Date: Poster sessions
Source: Forum 11
Authors: Alvaro Cardona, Professor, Facultad Nacional de Salud Publica, Universidad de Antioquia, Colombia
with Emmanuel Nieto L, Romãn Restrepo V, Luz Mery Meãa O, Carlos Enrique Cardenas R, and Felipe Aguirre A

Abstract

Access to social protection in health in Colombia is affected by various factors linked to unemployment. One of these factors is the lack of health insurance for a large percentage of workers who lose their jobs.
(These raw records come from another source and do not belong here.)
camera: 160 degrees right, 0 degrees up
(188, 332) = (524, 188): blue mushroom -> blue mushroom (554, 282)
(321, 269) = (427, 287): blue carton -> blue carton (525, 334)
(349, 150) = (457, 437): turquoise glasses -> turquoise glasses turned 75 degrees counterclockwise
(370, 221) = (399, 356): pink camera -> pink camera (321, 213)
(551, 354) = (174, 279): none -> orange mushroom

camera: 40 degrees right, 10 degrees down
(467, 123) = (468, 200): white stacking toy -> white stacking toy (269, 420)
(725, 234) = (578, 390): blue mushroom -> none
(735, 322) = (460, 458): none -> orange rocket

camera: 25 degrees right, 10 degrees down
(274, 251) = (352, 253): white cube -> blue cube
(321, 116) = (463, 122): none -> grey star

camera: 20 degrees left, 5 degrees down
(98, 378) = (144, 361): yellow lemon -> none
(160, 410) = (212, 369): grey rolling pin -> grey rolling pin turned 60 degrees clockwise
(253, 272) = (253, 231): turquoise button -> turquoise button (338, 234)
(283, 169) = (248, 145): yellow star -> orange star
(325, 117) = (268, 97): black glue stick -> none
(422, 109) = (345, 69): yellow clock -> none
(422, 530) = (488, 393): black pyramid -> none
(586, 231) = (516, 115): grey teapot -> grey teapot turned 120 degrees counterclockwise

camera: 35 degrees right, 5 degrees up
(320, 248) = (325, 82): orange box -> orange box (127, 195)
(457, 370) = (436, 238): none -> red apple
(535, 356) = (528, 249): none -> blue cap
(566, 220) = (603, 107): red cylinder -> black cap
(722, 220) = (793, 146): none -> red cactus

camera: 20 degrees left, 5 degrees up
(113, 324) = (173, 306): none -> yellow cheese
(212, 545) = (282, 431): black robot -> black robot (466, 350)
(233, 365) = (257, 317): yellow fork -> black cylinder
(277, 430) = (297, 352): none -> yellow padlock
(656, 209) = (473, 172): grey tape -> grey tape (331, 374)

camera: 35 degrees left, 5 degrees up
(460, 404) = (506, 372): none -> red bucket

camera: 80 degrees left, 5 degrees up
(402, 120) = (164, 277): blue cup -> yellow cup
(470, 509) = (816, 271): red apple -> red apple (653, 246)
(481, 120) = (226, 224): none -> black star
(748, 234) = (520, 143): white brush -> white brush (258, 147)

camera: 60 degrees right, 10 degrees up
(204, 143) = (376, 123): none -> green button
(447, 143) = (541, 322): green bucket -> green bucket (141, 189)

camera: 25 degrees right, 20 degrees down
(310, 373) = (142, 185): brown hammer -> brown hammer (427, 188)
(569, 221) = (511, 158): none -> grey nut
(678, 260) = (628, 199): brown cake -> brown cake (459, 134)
Many workers and their close relatives are exposed to loss of family economic resources (and thus are vulnerable to poverty) if any member of the family requires health services he/she has to pay for.

The objectives of this study were: 1) to identify relevant barriers of access to social protection for unemployed workers in Medellin, Colombia, and to discover possible windows of opportunity to address those barriers through their equitable participation in policy-related decision-making; 2) to disseminate the findings in order to foster discussion about how to translate academic research into public policies for equitable access to health.

The methodology included: a descriptive-retrospective study that combined qualitative and quantitative methods; a survey of a representative random sample of unemployed workers; and a systematic review of the Colombian legal framework on social protection in health and the rights of civil society to become organized.

The study revealed: 1) A similar proportion of women and men lost their jobs (51.8% and 48.2 % respectively). 2) 37% of unemployed workers and their relatives do not have any kind of health insurance. 3) The average salary in the last position held was only 1.2 times the legal minimum wage. 4) The average employed/unemployed cycle was 21.7 months of employment in the last post and 6.3 months needed to find new employment. 5) Unemployed workers have a very little representation in social participation networks. There is no organization that represents their opinions and demands.

The results of this study have encouraged us to propose the creation of a fund with public and private financial resources that combines a low rate loan and financial aid to unemployed workers. This will permit them and their relatives to maintain a basic level of health insurance. This initiative has received the enthusiastic support of unemployed workers and has stimulated them to undertake the process of creating an organization through which to channel their opinions and demands.